Nine candidates have been shortlisted for the post of Kenya Maritime Authority (KMA) director- general.
Acting KMA boss Cosmas Cherop, the authority’s head of commercial shipping John Omingo, and former Kenya Ferry Services (KFS) managing director Musa Hassan Musa are among those shortlisted for the position that attracted 23 applicants.
The KMA board of directors also shortlisted Eunice Wacheki Wahuni, Major (Rtd) Nishit Dhanavantrai Maru, and Container Freight Association of Kenya executive officer Daniel Nzeki. Others are Evelyn Umazi Mwamure, maritime consultant Stanley Ndenge Chai, and Julius Nyong’a Segera.
Former Garsen MP Danson Mungatana was among politicians who had applied, but was not shortlisted. The board advertised for the position on October 17 for the fourth time.
The position fell vacant over two years ago when Nancy Karigithu was appointed the Maritime and Shipping Affairs principal secretary with Mr Cherop taking over in an acting capacity.
Since then, the process of hiring her successor has been dogged by controversy with claims of nepotism and a section of local leaders demanding that the post should be taken up by a competent professional from the Coast.
Last year, some activists led by Genesis for Human Rights Commission programme officer Caleb Ngwena held demonstrations claiming that the board had influenced the recruitment of senior managers.
The Ethics and Anti-Corruption Commission also launched investigations into claims of irregular hiring and flawed tendering by the board.
Some of those appointments were later cancelled with one group filing a case at the High Court to restrain the board and management from conducting any recruitment until a substantive- director general is hired.

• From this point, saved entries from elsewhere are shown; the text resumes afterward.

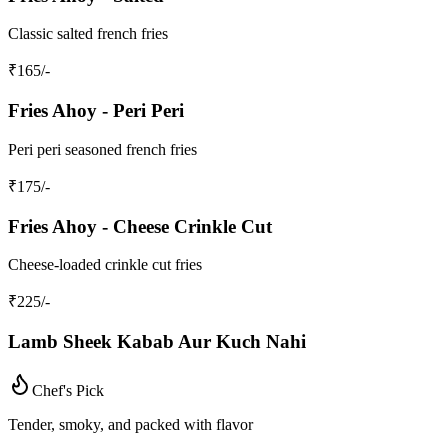
Classic salted french fries
₹
165
/-
Fries Ahoy - Peri Peri
Peri peri seasoned french fries
₹
175
/-
Fries Ahoy - Cheese Crinkle Cut
Cheese-loaded crinkle cut fries
₹
225
/-
Lamb Sheek Kabab Aur Kuch Nahi
Chef's Pick
Tender, smoky, and packed with flavor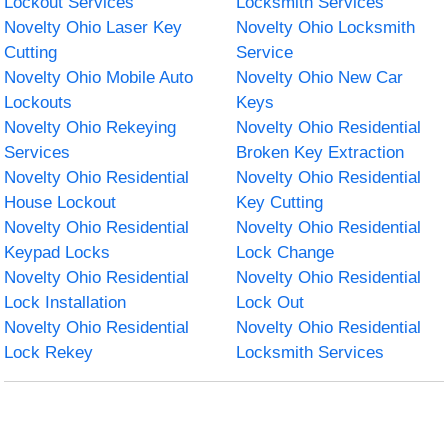
Lockout Services
Locksmith Services
Novelty Ohio Laser Key
Novelty Ohio Locksmith
Cutting
Service
Novelty Ohio Mobile Auto
Novelty Ohio New Car
Lockouts
Keys
Novelty Ohio Rekeying
Novelty Ohio Residential
Services
Broken Key Extraction
Novelty Ohio Residential
Novelty Ohio Residential
House Lockout
Key Cutting
Novelty Ohio Residential
Novelty Ohio Residential
Keypad Locks
Lock Change
Novelty Ohio Residential
Novelty Ohio Residential
Lock Installation
Lock Out
Novelty Ohio Residential
Novelty Ohio Residential
Lock Rekey
Locksmith Services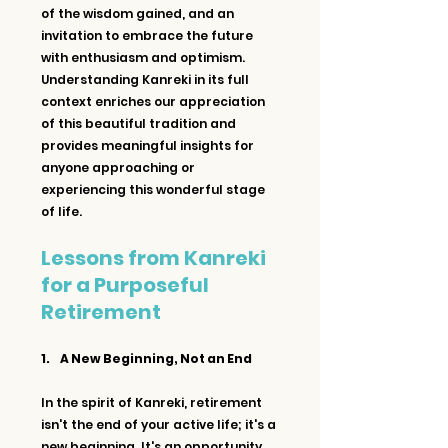
of the wisdom gained, and an 
invitation to embrace the future 
with enthusiasm and optimism. 
Understanding Kanreki in its full 
context enriches our appreciation 
of this beautiful tradition and 
provides meaningful insights for 
anyone approaching or 
experiencing this wonderful stage 
of life.
Lessons from Kanreki 
for a Purposeful 
Retirement
1.     A New Beginning, Not an End
In the spirit of Kanreki, retirement 
isn't the end of your active life; it's a 
new beginning. It's an opportunity 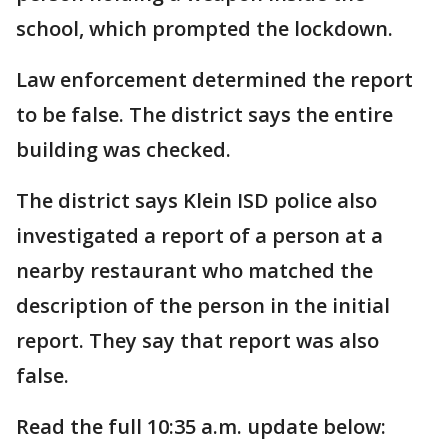
school, which prompted the lockdown.
Law enforcement determined the report
to be false. The district says the entire
building was checked.
The district says Klein ISD police also
investigated a report of a person at a
nearby restaurant who matched the
description of the person in the initial
report. They say that report was also
false.
Read the full 10:35 a.m. update below: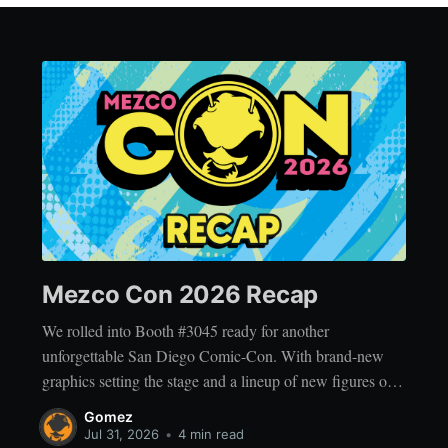
Mezco Con 2026 Recap
We rolled into Booth #3045 ready for another
unforgettable San Diego Comic-Con. With brand-new
graphics setting the stage and a lineup of new figures on
display, the booth was packed with reveals, exclusives,
Gomez
and plenty of surprises for fans to discover. 💥 This year’s
Jul 31, 2026
•
4 min read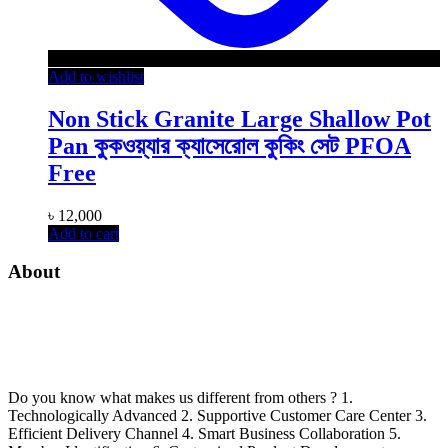
Add to wishlist
Non Stick Granite Large Shallow Pot
Pan কুকওয়্যার ক্যাসেরোল কুকিং সেট PFOA
Free
৳
12,000
Add to cart
About
Do you know what makes us different from others ? 1.
Technologically Advanced 2. Supportive Customer Care Center 3.
Efficient Delivery Channel 4. Smart Business Collaboration 5.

The new boss at the maritime regulator is expected to revitalise the sector, with the government keen on exploiting the huge potential of the blue economy.
KMA is constructing a Sh1.8 billion building that will house its headquarters, giving it more autonomy as a regulator. KMA is hosted by Kenya Ports Authority, which it regulates.
HPC Hamburg consultants are conducting a study to establish areas of capacity building for KMA with the view of strengthening its regulatory mandate, according to Mr Cherop.
The consultancy is funded by the World Bank to the tune of Sh120 million.
“The consultant will also assess logistics costs incurred on imports and exports though Mombasa port,” Mr Cherop said in an earlier interview.